Across these entries, how many lines contain the word "knee"? Answer with only the number.

Human pose keypoint data:
----

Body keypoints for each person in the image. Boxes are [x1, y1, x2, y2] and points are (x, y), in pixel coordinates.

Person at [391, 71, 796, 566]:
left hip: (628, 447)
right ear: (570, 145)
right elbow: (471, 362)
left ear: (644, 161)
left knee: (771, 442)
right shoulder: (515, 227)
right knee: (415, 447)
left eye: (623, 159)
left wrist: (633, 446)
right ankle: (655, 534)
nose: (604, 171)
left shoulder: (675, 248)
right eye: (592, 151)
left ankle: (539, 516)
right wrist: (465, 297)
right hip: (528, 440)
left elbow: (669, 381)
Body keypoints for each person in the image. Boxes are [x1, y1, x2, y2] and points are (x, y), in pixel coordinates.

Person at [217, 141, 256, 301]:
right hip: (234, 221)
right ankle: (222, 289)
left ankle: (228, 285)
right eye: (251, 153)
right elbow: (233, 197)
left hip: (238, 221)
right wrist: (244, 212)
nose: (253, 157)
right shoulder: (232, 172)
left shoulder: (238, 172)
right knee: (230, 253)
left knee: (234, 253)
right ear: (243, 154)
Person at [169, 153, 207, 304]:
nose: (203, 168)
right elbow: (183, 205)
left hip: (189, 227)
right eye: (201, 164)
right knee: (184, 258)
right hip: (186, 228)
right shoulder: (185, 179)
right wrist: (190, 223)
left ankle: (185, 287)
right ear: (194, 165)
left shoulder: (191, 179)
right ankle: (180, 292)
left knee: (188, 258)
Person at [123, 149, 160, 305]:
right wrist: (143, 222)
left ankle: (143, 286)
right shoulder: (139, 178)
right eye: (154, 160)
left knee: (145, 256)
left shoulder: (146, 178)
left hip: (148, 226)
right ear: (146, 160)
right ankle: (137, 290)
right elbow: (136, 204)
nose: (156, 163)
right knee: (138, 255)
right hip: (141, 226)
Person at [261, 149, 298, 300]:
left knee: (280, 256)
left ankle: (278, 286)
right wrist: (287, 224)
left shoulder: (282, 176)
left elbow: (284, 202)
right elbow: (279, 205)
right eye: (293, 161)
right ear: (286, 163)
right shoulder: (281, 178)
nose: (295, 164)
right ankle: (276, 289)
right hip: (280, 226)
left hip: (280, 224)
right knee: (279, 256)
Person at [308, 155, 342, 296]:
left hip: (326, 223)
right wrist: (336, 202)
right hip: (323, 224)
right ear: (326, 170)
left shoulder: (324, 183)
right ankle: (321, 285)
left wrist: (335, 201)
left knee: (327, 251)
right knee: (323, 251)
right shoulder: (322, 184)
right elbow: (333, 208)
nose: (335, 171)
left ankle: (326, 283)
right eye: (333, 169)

----

▶ [Response]: 12